BlackGoose Rimer: Harnessing RWKV-7 as a Simple yet Superior Replacement for Transformers in Large-Scale Time Series Modeling
Li weile, Liu Xiao
2025-03-11
Summary
This paper talks about BlackGoose Rimer, a new AI tool that handles large amounts of time-based data (like stock prices or weather patterns) much faster and better than older models by using a smarter design.
What's the problem?
Existing AI models for time-based data are slow, need lots of computer power, and struggle to handle really big datasets efficiently.
What's the solution?
BlackGoose Rimer uses a special setup called RWKV-7 that mixes old and new data cleverly, making it way faster and more accurate while using fewer resources.
Why it matters?
This helps businesses and scientists predict trends (like sales or climate changes) more reliably without needing supercomputers, saving time and money.
Abstract
Time series models face significant challenges in scaling to handle large and complex datasets, akin to the scaling achieved by large language models (LLMs). The unique characteristics of time series data and the computational demands of model scaling necessitate innovative approaches. While researchers have explored various architectures such as Transformers, LSTMs, and GRUs to address these challenges, we propose a novel solution using RWKV-7, which incorporates meta-learning into its state update mechanism. By integrating RWKV-7's time mix and channel mix components into the transformer-based time series model Timer, we achieve a substantial performance improvement of approximately 1.13 to 43.3x and a 4.5x reduction in training time with 1/23 parameters, all while utilizing fewer parameters. Our code and model weights are publicly available for further research and development at https://github.com/Alic-Li/BlackGoose_Rimer.

Chart understanding data
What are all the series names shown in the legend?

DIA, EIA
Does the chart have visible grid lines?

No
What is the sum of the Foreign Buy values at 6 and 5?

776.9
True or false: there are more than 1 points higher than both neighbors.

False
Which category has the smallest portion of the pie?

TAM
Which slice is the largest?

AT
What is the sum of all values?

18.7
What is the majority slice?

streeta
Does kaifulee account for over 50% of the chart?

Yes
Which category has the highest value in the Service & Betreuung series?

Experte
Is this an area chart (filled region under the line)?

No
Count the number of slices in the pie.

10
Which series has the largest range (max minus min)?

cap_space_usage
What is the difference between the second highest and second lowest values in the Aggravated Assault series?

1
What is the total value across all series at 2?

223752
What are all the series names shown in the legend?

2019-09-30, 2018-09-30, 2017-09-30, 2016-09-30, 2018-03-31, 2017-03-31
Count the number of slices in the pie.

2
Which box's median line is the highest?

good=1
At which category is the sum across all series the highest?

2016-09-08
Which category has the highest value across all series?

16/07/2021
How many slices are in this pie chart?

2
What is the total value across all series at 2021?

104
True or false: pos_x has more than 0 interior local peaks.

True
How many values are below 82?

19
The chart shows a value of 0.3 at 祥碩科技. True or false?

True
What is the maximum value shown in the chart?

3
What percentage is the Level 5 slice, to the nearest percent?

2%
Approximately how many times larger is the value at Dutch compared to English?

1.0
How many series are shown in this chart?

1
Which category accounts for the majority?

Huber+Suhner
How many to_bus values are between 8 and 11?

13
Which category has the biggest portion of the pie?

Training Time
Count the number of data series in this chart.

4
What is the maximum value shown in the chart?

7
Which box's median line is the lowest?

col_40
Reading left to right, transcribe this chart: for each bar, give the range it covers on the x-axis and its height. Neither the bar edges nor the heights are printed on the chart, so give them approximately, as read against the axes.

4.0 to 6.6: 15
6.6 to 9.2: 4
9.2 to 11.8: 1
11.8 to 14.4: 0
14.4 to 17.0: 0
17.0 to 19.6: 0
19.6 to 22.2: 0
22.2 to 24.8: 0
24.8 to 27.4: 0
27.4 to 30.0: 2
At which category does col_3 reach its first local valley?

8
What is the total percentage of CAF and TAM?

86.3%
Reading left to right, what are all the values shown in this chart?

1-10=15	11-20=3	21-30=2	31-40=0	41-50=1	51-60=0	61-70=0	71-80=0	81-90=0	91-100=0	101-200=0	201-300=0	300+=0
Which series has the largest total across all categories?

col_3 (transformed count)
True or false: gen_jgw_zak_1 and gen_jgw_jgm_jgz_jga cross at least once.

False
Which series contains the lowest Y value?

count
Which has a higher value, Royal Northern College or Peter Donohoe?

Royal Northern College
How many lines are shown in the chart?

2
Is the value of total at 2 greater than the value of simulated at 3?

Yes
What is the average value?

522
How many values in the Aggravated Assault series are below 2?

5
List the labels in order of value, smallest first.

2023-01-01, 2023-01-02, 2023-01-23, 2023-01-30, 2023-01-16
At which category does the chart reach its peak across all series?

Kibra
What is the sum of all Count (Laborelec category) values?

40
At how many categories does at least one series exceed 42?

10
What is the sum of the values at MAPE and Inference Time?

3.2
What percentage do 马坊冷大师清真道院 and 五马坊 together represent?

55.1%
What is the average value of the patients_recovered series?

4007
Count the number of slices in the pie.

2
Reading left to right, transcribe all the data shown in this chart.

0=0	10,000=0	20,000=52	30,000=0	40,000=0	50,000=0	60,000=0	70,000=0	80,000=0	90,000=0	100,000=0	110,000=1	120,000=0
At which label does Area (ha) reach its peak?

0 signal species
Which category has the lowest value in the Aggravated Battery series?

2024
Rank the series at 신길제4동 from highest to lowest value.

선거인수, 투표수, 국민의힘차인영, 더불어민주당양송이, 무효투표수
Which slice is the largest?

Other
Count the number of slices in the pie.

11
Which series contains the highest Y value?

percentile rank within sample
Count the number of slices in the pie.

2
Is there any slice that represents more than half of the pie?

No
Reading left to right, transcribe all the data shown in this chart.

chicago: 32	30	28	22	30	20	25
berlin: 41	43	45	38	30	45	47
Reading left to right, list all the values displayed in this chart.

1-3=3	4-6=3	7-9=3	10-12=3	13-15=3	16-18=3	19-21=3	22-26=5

### Tasks and exercises
1: In the BlackGoose Rimer page, swap "supercomputers" for "large computing clusters" and repeat the passage, beginning at the words "BlackGoose Rimer uses" and stopping after "time and money.".
2: According to the BlackGoose Rimer page, by how much did training time drop?
The listing is separate material with no connection to the BlackGoose Rimer page.

### Results of the exercise
1:
BlackGoose Rimer uses a special setup called RWKV-7 that mixes old and new data cleverly, making it way faster and more accurate while using fewer resources.
Why it matters?
This helps businesses and scientists predict trends (like sales or climate changes) more reliably without needing large computing clusters, saving time and money.

2: Training time dropped by a factor of 4.5 (a 4.5x reduction).